第34話 慰みの手
彼は私にくっついて、丸くなって眠ってしまっていた。空の上には月が高く、まだ遅い時間だとわかる。彼が私の前で晒す寝顔は、真っ白い髪と青年の見目に反して幼く見えた。……本当に、いくつなのだろう。彼の体と心と実際の年齢は、どれも違いそうだ。
「……ぃ、で」
不意に、彼の口から言葉が漏れた。目は開いていないけれど、寝言が漏れ聞こえてくる。
「いか、ないで。いかないで、いかないで、まって……」
私の服を掴んでいた左手に対して、あいていた右手が宙をさまよう。夢の中の誰かに、手を伸ばしているかのように。けれどきっと、その手は届いていなかったのだろう。彼は途方に暮れた迷子の顔で、何度も何度も手を伸ばしたりしていた。
「あなた様」
呼びかける名を知らない、自分が恨めしい。あなた様、だなんて言い方しかできなくて、私には彼へ呼びかける名も字もないのだ。

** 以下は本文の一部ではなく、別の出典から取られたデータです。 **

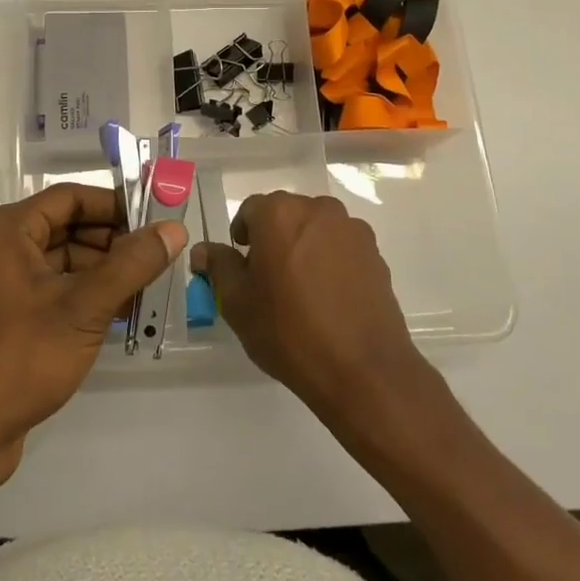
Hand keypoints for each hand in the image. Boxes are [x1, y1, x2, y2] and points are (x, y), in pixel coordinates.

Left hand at [0, 184, 185, 490]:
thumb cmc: (18, 359)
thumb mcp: (83, 308)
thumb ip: (132, 265)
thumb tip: (174, 229)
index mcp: (5, 230)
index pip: (70, 198)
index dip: (115, 205)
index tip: (157, 221)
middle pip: (66, 228)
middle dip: (113, 243)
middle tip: (159, 260)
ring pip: (60, 263)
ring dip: (102, 274)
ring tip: (147, 291)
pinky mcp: (1, 319)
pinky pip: (50, 292)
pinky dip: (83, 298)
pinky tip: (120, 316)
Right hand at [191, 192, 424, 415]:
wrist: (363, 370)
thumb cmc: (289, 331)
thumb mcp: (237, 303)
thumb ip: (219, 266)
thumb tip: (203, 250)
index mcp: (279, 214)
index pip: (250, 210)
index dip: (242, 236)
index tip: (242, 266)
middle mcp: (318, 210)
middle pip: (286, 215)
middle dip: (274, 238)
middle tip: (268, 279)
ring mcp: (352, 230)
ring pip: (316, 229)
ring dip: (304, 247)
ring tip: (301, 290)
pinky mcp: (376, 254)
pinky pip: (342, 247)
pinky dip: (331, 262)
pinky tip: (329, 298)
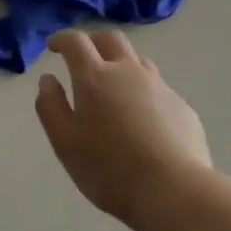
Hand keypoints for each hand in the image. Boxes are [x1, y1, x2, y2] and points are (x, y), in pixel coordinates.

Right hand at [34, 30, 210, 230]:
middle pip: (111, 39)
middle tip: (83, 57)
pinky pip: (158, 87)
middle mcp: (129, 71)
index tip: (54, 46)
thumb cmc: (109, 168)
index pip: (76, 42)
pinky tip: (142, 118)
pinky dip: (143, 91)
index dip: (62, 39)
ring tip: (113, 85)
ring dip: (121, 63)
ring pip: (138, 60)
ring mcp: (160, 87)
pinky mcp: (182, 106)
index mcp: (95, 77)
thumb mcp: (65, 142)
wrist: (174, 191)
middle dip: (93, 41)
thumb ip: (51, 106)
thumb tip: (48, 80)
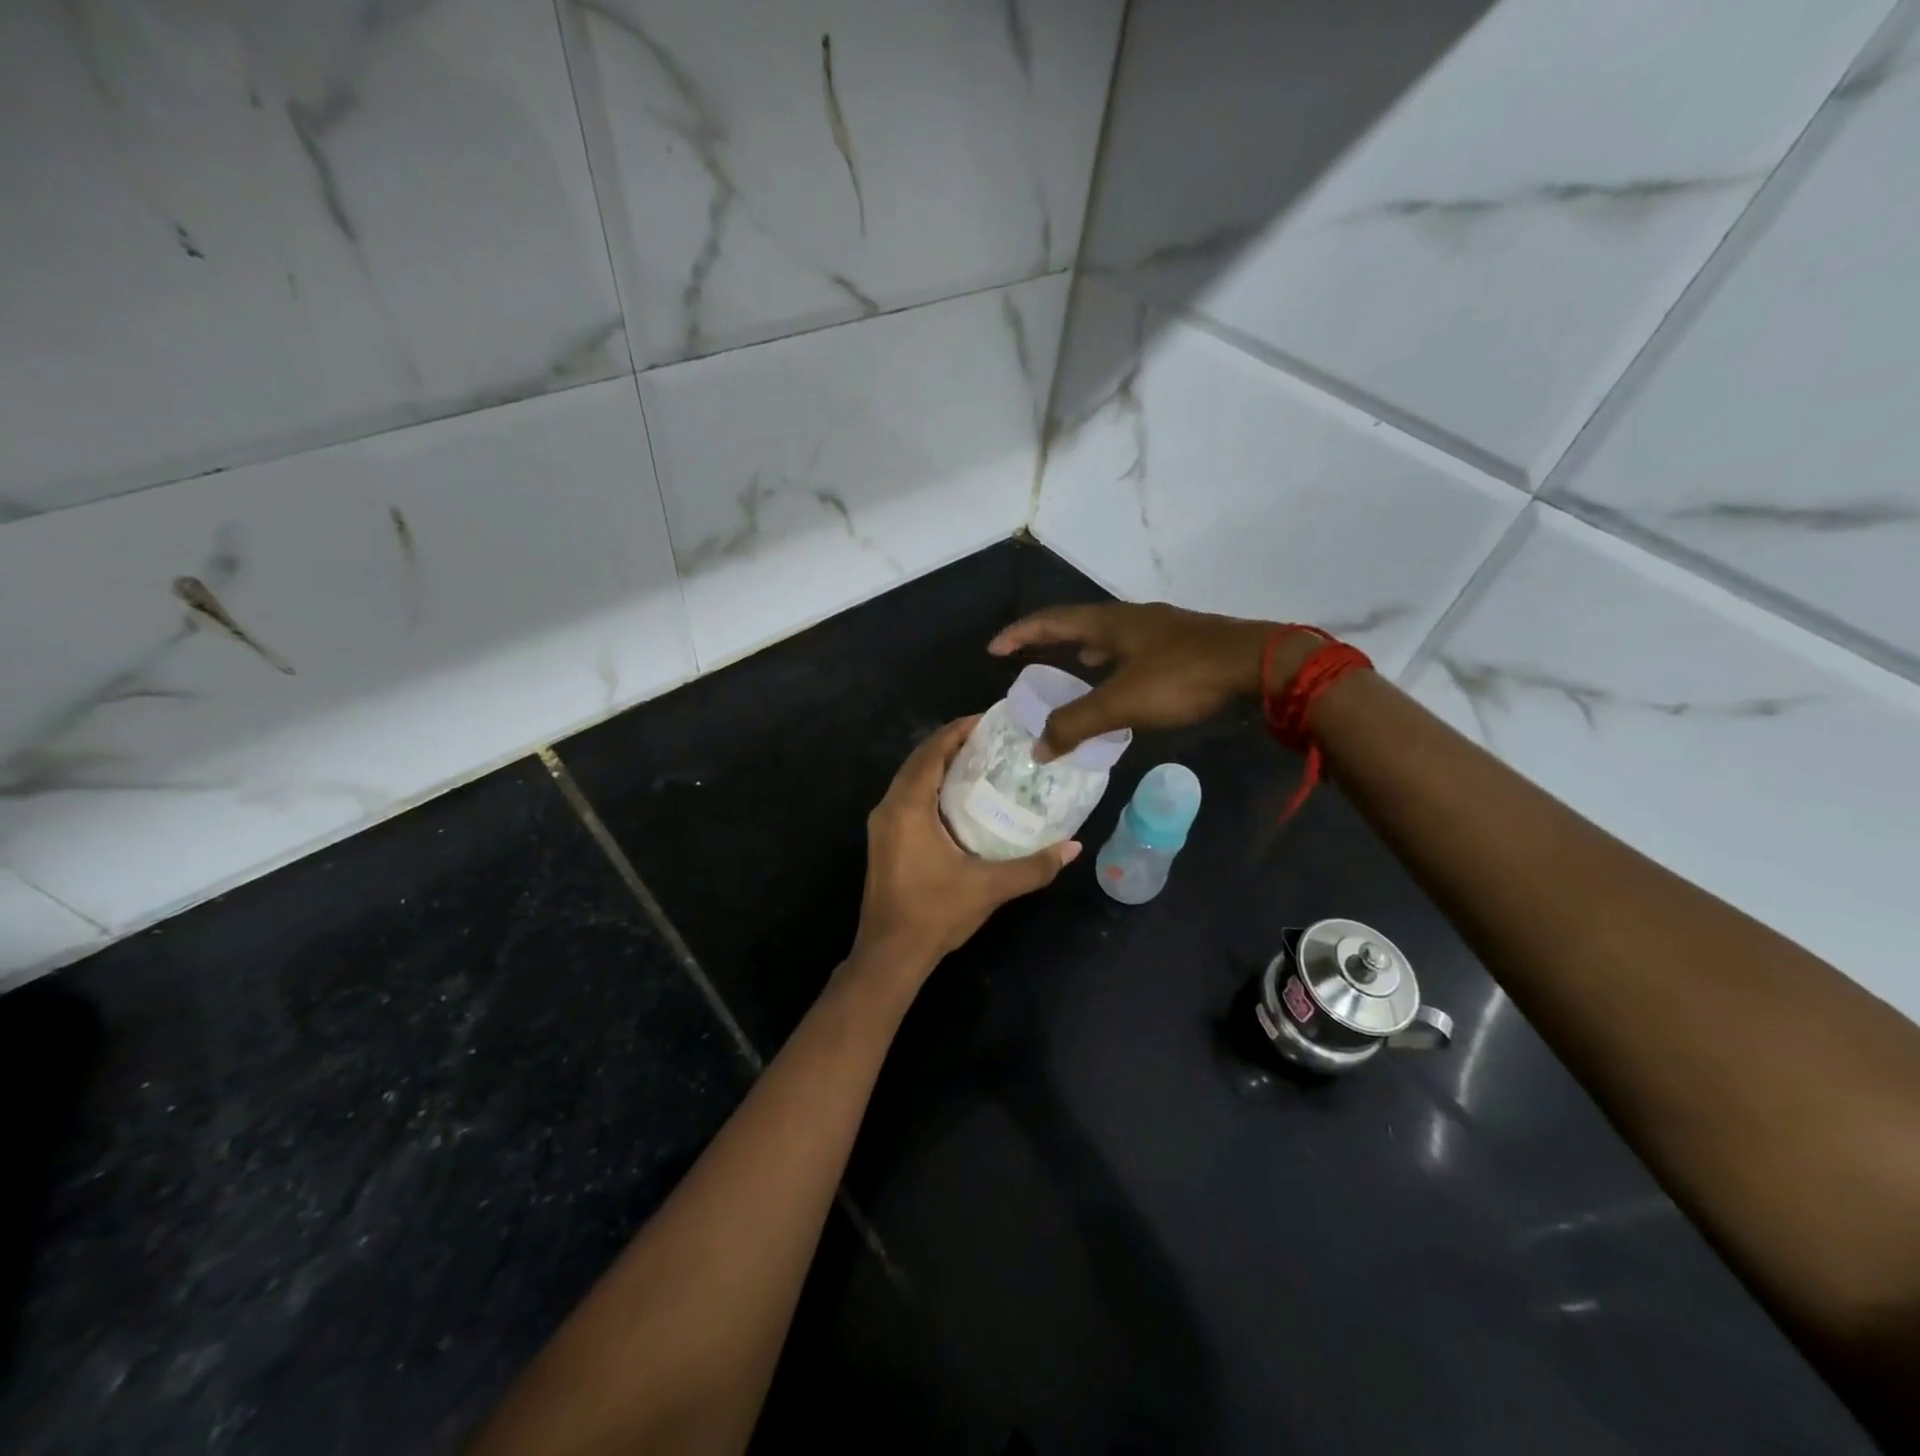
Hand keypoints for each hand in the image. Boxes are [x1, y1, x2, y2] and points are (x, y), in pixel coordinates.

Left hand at [852, 717, 1079, 980]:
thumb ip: (1034, 866)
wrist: (889, 955)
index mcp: (908, 807)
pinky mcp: (884, 841)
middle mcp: (889, 807)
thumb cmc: (935, 914)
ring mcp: (882, 825)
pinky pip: (908, 797)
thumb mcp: (989, 887)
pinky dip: (931, 786)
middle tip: (992, 739)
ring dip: (940, 764)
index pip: (932, 752)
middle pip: (920, 760)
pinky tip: (959, 797)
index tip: (990, 719)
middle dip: (952, 743)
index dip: (958, 730)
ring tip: (980, 760)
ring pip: (911, 778)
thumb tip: (1074, 848)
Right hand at [988, 603, 1317, 757]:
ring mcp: (1162, 629)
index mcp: (1111, 622)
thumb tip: (1037, 748)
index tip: (994, 649)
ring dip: (1084, 648)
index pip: (1051, 621)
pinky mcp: (1184, 645)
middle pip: (1078, 622)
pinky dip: (1114, 662)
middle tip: (1027, 657)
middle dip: (1049, 638)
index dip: (1020, 634)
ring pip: (1109, 635)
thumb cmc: (1184, 678)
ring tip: (1070, 664)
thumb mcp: (1123, 703)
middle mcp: (1132, 618)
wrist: (1260, 665)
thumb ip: (1077, 724)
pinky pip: (1133, 649)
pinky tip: (1122, 680)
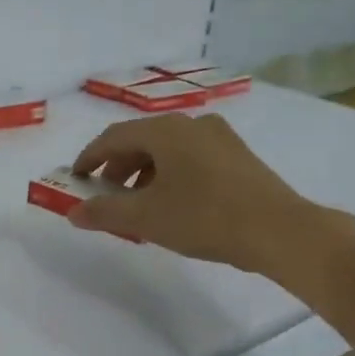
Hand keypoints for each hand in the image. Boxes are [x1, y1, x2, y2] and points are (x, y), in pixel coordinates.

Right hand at [69, 112, 344, 279]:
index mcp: (165, 131)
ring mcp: (220, 138)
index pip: (113, 137)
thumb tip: (73, 212)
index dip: (89, 158)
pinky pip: (190, 159)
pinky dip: (170, 176)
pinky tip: (173, 204)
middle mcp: (192, 124)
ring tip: (138, 205)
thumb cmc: (205, 217)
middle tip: (106, 196)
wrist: (280, 231)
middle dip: (117, 168)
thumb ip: (104, 212)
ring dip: (144, 173)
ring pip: (167, 150)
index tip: (75, 178)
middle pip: (141, 140)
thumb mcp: (146, 218)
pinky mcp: (239, 157)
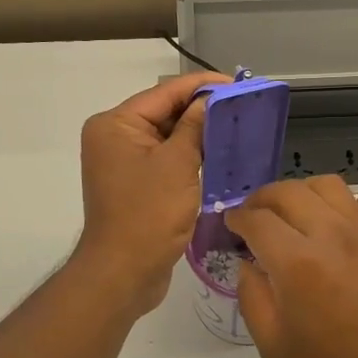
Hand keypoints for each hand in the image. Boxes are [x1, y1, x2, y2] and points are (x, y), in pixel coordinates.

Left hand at [73, 71, 229, 315]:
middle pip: (164, 112)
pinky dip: (189, 155)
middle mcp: (114, 137)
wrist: (124, 274)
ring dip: (198, 132)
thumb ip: (195, 126)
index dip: (201, 86)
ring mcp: (123, 162)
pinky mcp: (135, 183)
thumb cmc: (148, 214)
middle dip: (201, 109)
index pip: (164, 93)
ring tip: (236, 126)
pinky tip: (217, 153)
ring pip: (167, 136)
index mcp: (115, 124)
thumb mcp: (178, 164)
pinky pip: (165, 158)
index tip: (236, 84)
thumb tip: (211, 100)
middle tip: (242, 106)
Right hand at [228, 177, 357, 357]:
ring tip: (297, 212)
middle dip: (262, 199)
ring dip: (305, 191)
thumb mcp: (273, 347)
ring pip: (330, 185)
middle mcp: (332, 235)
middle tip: (255, 217)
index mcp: (297, 262)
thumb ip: (251, 297)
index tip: (231, 225)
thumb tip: (248, 264)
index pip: (257, 219)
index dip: (236, 218)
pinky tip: (356, 214)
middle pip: (288, 192)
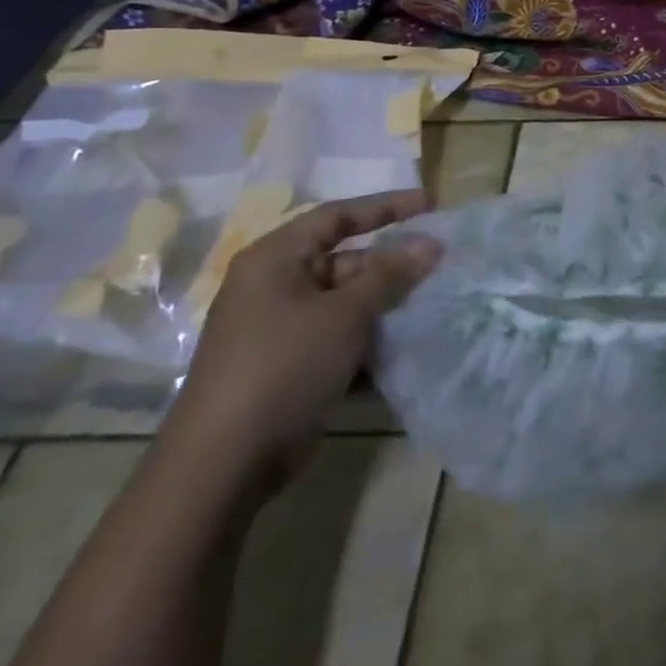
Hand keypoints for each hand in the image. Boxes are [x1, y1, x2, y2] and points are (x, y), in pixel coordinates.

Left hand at [161, 190, 440, 498]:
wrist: (225, 462)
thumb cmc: (284, 366)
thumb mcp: (345, 313)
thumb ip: (390, 275)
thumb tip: (431, 245)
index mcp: (275, 260)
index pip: (337, 216)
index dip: (385, 206)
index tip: (430, 204)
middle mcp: (274, 287)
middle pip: (344, 261)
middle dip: (391, 264)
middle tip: (439, 266)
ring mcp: (281, 328)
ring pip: (345, 301)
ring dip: (386, 304)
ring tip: (433, 303)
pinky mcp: (291, 364)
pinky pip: (339, 336)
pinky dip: (370, 337)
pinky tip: (406, 346)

「あなた様、それは、夢です。悪い、夢ですよ。本当のあなた様は今、私の寝台の上ですやすやお眠りになっていらっしゃいます」
私が片手で少し肩を揺らしても、耳元に口を寄せて呼びかけても、手を握っても、目を覚ますことはなかった。悪夢の中にいるのか、眉根を寄せてうんうんとうなっている。私の服の裾を掴む力が、強くなっていた。
「くび、が……首が……どうして。間に合わっ、間に合わなかった、ぼくの、ぼくの、」
ぶつぶつと呟く言葉は、どんな光景に対してのものなのだろうか。死者を率いる国だなんてものを作るだけの、地獄が彼にはあったのだと思うと痛ましかった。眠ったまま涙を流した、彼のその雫は熱かった。手が焼けてしまいそうなほどに熱く、生きていた。
「あなた様!」
さまよう手を握って、強く呼びかける。すると彼は夢から抜け出せたのか、ぱっと目を覚ました。その瞬間、何かの焦げ臭いにおいが一瞬漂う。どこかで嗅いだ匂いに似ている気がしたが、よくわからなかった。
「……小鈴? そう、だ、それから――ごめん、僕、寝てた?」
「随分と、夢見がお悪かったようで。無事に起きられたのなら、私が何度も声をかけた甲斐がありました。顔色、まだ少し悪いですね」
「嫌な、夢を見ていたみたい。抜け出しづらい、底なし沼みたいな夢だった。……ん、今ちょっと焦げ臭かったのは、心当たりある?」
彼の言葉に、私は素直に首を横に振った。香木は怖くて使えないし、そもそも焦げるような臭いがしないような代物だ。そして近くには、そんなにおいを出すものは見当たらなかった。